* BEGIN Input *

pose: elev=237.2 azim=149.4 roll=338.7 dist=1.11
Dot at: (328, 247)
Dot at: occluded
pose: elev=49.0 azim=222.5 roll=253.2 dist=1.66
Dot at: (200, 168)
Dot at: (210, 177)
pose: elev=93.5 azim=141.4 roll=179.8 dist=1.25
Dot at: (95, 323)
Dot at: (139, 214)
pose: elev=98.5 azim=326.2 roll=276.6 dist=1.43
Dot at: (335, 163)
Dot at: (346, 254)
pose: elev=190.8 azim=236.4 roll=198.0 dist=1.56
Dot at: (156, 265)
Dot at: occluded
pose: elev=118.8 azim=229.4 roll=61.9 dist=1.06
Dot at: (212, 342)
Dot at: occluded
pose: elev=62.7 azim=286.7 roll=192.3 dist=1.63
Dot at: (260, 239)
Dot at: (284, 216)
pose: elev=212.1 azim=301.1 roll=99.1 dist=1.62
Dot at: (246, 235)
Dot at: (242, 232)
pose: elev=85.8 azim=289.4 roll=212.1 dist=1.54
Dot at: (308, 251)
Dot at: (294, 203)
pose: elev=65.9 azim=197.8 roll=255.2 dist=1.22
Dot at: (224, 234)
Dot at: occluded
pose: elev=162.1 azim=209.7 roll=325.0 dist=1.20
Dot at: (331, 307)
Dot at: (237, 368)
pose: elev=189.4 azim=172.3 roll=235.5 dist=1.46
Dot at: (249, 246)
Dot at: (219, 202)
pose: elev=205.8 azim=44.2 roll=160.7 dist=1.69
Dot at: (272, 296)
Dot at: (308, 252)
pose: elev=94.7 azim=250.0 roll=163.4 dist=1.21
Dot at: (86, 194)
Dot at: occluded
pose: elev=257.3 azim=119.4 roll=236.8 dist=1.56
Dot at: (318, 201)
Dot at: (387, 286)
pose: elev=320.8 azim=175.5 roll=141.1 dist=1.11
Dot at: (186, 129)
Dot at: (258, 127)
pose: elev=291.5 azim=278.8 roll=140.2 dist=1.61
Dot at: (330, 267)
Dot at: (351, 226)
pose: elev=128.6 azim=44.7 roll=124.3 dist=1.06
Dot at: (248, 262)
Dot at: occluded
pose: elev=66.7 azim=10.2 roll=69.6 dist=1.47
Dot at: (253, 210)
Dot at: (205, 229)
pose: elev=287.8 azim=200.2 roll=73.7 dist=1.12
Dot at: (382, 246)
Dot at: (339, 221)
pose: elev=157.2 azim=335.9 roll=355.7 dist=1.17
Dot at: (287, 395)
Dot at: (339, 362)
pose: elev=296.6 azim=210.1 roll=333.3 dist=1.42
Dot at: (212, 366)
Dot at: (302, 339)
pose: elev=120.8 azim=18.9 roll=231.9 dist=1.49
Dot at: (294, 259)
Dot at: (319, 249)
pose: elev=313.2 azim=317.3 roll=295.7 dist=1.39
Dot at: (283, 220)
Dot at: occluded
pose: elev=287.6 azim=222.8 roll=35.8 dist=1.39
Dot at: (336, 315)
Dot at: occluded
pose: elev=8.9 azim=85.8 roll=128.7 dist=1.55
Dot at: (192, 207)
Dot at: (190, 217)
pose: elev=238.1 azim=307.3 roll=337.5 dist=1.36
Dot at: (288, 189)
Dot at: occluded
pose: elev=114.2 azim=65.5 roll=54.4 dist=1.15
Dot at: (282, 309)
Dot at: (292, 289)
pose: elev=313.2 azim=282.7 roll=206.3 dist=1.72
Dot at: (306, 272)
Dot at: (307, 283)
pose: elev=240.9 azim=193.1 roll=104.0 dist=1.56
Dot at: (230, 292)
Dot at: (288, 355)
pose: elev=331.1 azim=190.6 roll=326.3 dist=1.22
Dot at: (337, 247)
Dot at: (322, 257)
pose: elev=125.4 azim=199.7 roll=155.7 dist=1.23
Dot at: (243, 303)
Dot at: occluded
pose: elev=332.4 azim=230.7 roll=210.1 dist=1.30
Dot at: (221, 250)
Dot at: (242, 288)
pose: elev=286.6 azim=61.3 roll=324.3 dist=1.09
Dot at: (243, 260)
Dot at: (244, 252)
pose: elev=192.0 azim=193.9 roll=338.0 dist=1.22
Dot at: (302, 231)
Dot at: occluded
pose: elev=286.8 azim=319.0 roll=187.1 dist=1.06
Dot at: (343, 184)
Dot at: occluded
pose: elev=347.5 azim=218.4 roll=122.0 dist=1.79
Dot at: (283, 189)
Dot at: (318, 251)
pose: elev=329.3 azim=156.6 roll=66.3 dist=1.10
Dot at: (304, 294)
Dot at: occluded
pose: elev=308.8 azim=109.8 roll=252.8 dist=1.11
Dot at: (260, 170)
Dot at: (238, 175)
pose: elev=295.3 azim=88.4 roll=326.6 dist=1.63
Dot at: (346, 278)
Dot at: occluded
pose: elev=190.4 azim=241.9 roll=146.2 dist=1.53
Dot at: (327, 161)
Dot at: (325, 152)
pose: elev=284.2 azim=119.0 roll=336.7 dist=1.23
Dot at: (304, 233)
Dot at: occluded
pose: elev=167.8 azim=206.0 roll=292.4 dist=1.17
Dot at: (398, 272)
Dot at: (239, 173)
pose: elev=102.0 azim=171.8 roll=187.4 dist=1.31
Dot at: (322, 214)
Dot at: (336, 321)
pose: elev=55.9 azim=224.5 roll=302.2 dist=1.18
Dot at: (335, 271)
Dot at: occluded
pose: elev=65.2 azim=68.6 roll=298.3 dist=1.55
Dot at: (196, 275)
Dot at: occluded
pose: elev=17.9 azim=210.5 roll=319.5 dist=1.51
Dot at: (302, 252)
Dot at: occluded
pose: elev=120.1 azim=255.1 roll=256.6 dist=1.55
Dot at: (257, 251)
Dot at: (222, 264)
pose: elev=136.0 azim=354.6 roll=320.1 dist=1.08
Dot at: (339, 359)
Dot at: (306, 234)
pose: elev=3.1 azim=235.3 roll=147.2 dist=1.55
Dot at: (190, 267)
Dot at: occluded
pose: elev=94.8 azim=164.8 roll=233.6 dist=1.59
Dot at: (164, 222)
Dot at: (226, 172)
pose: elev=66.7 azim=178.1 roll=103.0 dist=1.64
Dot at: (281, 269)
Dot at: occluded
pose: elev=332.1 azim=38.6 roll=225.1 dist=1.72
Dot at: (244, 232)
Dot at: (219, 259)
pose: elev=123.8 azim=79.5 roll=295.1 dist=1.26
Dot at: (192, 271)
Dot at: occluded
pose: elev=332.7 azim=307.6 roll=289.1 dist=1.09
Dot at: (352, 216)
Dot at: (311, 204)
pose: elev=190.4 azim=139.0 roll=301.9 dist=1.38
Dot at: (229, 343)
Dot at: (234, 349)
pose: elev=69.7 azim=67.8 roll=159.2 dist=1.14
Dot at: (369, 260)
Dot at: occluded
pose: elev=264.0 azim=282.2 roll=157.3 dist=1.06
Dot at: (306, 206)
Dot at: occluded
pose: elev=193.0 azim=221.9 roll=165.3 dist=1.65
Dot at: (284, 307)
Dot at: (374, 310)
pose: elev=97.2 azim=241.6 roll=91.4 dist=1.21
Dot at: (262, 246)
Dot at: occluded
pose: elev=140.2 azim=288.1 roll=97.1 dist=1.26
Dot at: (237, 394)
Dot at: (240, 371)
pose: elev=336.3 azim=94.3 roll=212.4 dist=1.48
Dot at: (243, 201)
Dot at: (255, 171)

* END Input *

● **Objective**:
Edit the data above so that every "pose" becomes "view", with nothing else changed.

● **Reply**:
view: elev=237.2 azim=149.4 roll=338.7 dist=1.11
Dot at: (328, 247)
Dot at: occluded
view: elev=49.0 azim=222.5 roll=253.2 dist=1.66
Dot at: (200, 168)
Dot at: (210, 177)
view: elev=93.5 azim=141.4 roll=179.8 dist=1.25
Dot at: (95, 323)
Dot at: (139, 214)
view: elev=98.5 azim=326.2 roll=276.6 dist=1.43
Dot at: (335, 163)
Dot at: (346, 254)
view: elev=190.8 azim=236.4 roll=198.0 dist=1.56
Dot at: (156, 265)
Dot at: occluded
view: elev=118.8 azim=229.4 roll=61.9 dist=1.06
Dot at: (212, 342)
Dot at: occluded
view: elev=62.7 azim=286.7 roll=192.3 dist=1.63
Dot at: (260, 239)
Dot at: (284, 216)
view: elev=212.1 azim=301.1 roll=99.1 dist=1.62
Dot at: (246, 235)
Dot at: (242, 232)
view: elev=85.8 azim=289.4 roll=212.1 dist=1.54
Dot at: (308, 251)
Dot at: (294, 203)
view: elev=65.9 azim=197.8 roll=255.2 dist=1.22
Dot at: (224, 234)
Dot at: occluded
view: elev=162.1 azim=209.7 roll=325.0 dist=1.20
Dot at: (331, 307)
Dot at: (237, 368)
view: elev=189.4 azim=172.3 roll=235.5 dist=1.46
Dot at: (249, 246)
Dot at: (219, 202)
view: elev=205.8 azim=44.2 roll=160.7 dist=1.69
Dot at: (272, 296)
Dot at: (308, 252)
view: elev=94.7 azim=250.0 roll=163.4 dist=1.21
Dot at: (86, 194)
Dot at: occluded
view: elev=257.3 azim=119.4 roll=236.8 dist=1.56
Dot at: (318, 201)
Dot at: (387, 286)
view: elev=320.8 azim=175.5 roll=141.1 dist=1.11
Dot at: (186, 129)
Dot at: (258, 127)
view: elev=291.5 azim=278.8 roll=140.2 dist=1.61
Dot at: (330, 267)
Dot at: (351, 226)
view: elev=128.6 azim=44.7 roll=124.3 dist=1.06
Dot at: (248, 262)
Dot at: occluded
view: elev=66.7 azim=10.2 roll=69.6 dist=1.47
Dot at: (253, 210)
Dot at: (205, 229)
view: elev=287.8 azim=200.2 roll=73.7 dist=1.12
Dot at: (382, 246)
Dot at: (339, 221)
view: elev=157.2 azim=335.9 roll=355.7 dist=1.17
Dot at: (287, 395)
Dot at: (339, 362)
view: elev=296.6 azim=210.1 roll=333.3 dist=1.42
Dot at: (212, 366)
Dot at: (302, 339)
view: elev=120.8 azim=18.9 roll=231.9 dist=1.49
Dot at: (294, 259)
Dot at: (319, 249)
view: elev=313.2 azim=317.3 roll=295.7 dist=1.39
Dot at: (283, 220)
Dot at: occluded
view: elev=287.6 azim=222.8 roll=35.8 dist=1.39
Dot at: (336, 315)
Dot at: occluded
view: elev=8.9 azim=85.8 roll=128.7 dist=1.55
Dot at: (192, 207)
Dot at: (190, 217)
view: elev=238.1 azim=307.3 roll=337.5 dist=1.36
Dot at: (288, 189)
Dot at: occluded
view: elev=114.2 azim=65.5 roll=54.4 dist=1.15
Dot at: (282, 309)
Dot at: (292, 289)
view: elev=313.2 azim=282.7 roll=206.3 dist=1.72
Dot at: (306, 272)
Dot at: (307, 283)
view: elev=240.9 azim=193.1 roll=104.0 dist=1.56
Dot at: (230, 292)
Dot at: (288, 355)
view: elev=331.1 azim=190.6 roll=326.3 dist=1.22
Dot at: (337, 247)
Dot at: (322, 257)
view: elev=125.4 azim=199.7 roll=155.7 dist=1.23
Dot at: (243, 303)
Dot at: occluded
view: elev=332.4 azim=230.7 roll=210.1 dist=1.30
Dot at: (221, 250)
Dot at: (242, 288)
view: elev=286.6 azim=61.3 roll=324.3 dist=1.09
Dot at: (243, 260)
Dot at: (244, 252)
view: elev=192.0 azim=193.9 roll=338.0 dist=1.22
Dot at: (302, 231)
Dot at: occluded
view: elev=286.8 azim=319.0 roll=187.1 dist=1.06
Dot at: (343, 184)
Dot at: occluded
view: elev=347.5 azim=218.4 roll=122.0 dist=1.79
Dot at: (283, 189)
Dot at: (318, 251)
view: elev=329.3 azim=156.6 roll=66.3 dist=1.10
Dot at: (304, 294)
Dot at: occluded
view: elev=308.8 azim=109.8 roll=252.8 dist=1.11
Dot at: (260, 170)
Dot at: (238, 175)
view: elev=295.3 azim=88.4 roll=326.6 dist=1.63
Dot at: (346, 278)
Dot at: occluded
view: elev=190.4 azim=241.9 roll=146.2 dist=1.53
Dot at: (327, 161)
Dot at: (325, 152)
view: elev=284.2 azim=119.0 roll=336.7 dist=1.23
Dot at: (304, 233)
Dot at: occluded
view: elev=167.8 azim=206.0 roll=292.4 dist=1.17
Dot at: (398, 272)
Dot at: (239, 173)
view: elev=102.0 azim=171.8 roll=187.4 dist=1.31
Dot at: (322, 214)
Dot at: (336, 321)
view: elev=55.9 azim=224.5 roll=302.2 dist=1.18
Dot at: (335, 271)
Dot at: occluded
view: elev=65.2 azim=68.6 roll=298.3 dist=1.55
Dot at: (196, 275)
Dot at: occluded
view: elev=17.9 azim=210.5 roll=319.5 dist=1.51
Dot at: (302, 252)
Dot at: occluded
view: elev=120.1 azim=255.1 roll=256.6 dist=1.55
Dot at: (257, 251)
Dot at: (222, 264)
view: elev=136.0 azim=354.6 roll=320.1 dist=1.08
Dot at: (339, 359)
Dot at: (306, 234)
view: elev=3.1 azim=235.3 roll=147.2 dist=1.55
Dot at: (190, 267)
Dot at: occluded
view: elev=94.8 azim=164.8 roll=233.6 dist=1.59
Dot at: (164, 222)
Dot at: (226, 172)
view: elev=66.7 azim=178.1 roll=103.0 dist=1.64
Dot at: (281, 269)
Dot at: occluded
view: elev=332.1 azim=38.6 roll=225.1 dist=1.72
Dot at: (244, 232)
Dot at: (219, 259)
view: elev=123.8 azim=79.5 roll=295.1 dist=1.26
Dot at: (192, 271)
Dot at: occluded
view: elev=332.7 azim=307.6 roll=289.1 dist=1.09
Dot at: (352, 216)
Dot at: (311, 204)
view: elev=190.4 azim=139.0 roll=301.9 dist=1.38
Dot at: (229, 343)
Dot at: (234, 349)
view: elev=69.7 azim=67.8 roll=159.2 dist=1.14
Dot at: (369, 260)
Dot at: occluded
view: elev=264.0 azim=282.2 roll=157.3 dist=1.06
Dot at: (306, 206)
Dot at: occluded
view: elev=193.0 azim=221.9 roll=165.3 dist=1.65
Dot at: (284, 307)
Dot at: (374, 310)
view: elev=97.2 azim=241.6 roll=91.4 dist=1.21
Dot at: (262, 246)
Dot at: occluded
view: elev=140.2 azim=288.1 roll=97.1 dist=1.26
Dot at: (237, 394)
Dot at: (240, 371)
view: elev=336.3 azim=94.3 roll=212.4 dist=1.48
Dot at: (243, 201)
Dot at: (255, 171)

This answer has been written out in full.